BEGIN RECORDED INFORMATION

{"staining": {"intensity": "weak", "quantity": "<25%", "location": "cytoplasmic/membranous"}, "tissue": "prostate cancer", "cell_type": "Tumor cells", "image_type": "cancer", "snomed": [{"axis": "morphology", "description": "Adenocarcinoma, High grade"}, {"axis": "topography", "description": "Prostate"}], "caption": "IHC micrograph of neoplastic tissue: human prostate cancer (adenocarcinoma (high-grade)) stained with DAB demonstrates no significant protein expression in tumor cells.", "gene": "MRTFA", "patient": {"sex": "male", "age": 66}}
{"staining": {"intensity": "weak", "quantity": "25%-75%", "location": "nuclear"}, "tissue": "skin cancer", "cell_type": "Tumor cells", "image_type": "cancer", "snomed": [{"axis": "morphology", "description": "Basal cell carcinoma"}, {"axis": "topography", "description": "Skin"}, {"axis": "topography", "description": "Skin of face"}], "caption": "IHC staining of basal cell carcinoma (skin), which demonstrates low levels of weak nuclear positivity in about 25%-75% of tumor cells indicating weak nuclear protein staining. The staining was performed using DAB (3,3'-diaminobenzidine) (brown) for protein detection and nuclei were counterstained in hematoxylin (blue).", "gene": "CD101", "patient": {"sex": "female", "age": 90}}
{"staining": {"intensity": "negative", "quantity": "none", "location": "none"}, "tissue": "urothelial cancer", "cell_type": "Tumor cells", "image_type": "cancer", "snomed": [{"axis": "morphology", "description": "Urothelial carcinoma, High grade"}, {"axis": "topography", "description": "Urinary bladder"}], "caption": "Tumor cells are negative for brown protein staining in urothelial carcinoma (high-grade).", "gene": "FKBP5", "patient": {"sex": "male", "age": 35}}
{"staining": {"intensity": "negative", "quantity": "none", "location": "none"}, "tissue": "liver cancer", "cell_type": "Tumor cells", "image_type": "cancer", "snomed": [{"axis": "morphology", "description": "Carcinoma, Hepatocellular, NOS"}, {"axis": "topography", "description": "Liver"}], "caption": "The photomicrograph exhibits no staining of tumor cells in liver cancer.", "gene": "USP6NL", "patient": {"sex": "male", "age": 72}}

END RECORDED INFORMATION

_ACTIVITY_:
Please return exactly the lines from the opening line of the data above through the line with "staining of basal", both included and nothing else.

_SOLVED EXERCISE_:
{"staining": {"intensity": "weak", "quantity": "<25%", "location": "cytoplasmic/membranous"}, "tissue": "prostate cancer", "cell_type": "Tumor cells", "image_type": "cancer", "snomed": [{"axis": "morphology", "description": "Adenocarcinoma, High grade"}, {"axis": "topography", "description": "Prostate"}], "caption": "IHC micrograph of neoplastic tissue: human prostate cancer (adenocarcinoma (high-grade)) stained with DAB demonstrates no significant protein expression in tumor cells.", "gene": "MRTFA", "patient": {"sex": "male", "age": 66}}
{"staining": {"intensity": "weak", "quantity": "25%-75%", "location": "nuclear"}, "tissue": "skin cancer", "cell_type": "Tumor cells", "image_type": "cancer", "snomed": [{"axis": "morphology", "description": "Basal cell carcinoma"}, {"axis": "topography", "description": "Skin"}, {"axis": "topography", "description": "Skin of face"}], "caption": "IHC staining of basal cell carcinoma (skin), which demonstrates low levels of weak nuclear positivity in about 25%-75% of tumor cells indicating weak nuclear protein staining. The staining was performed using DAB (3,3'-diaminobenzidine) (brown) for protein detection and nuclei were counterstained in hematoxylin (blue).", "gene": "CD101", "patient": {"sex": "female", "age": 90}}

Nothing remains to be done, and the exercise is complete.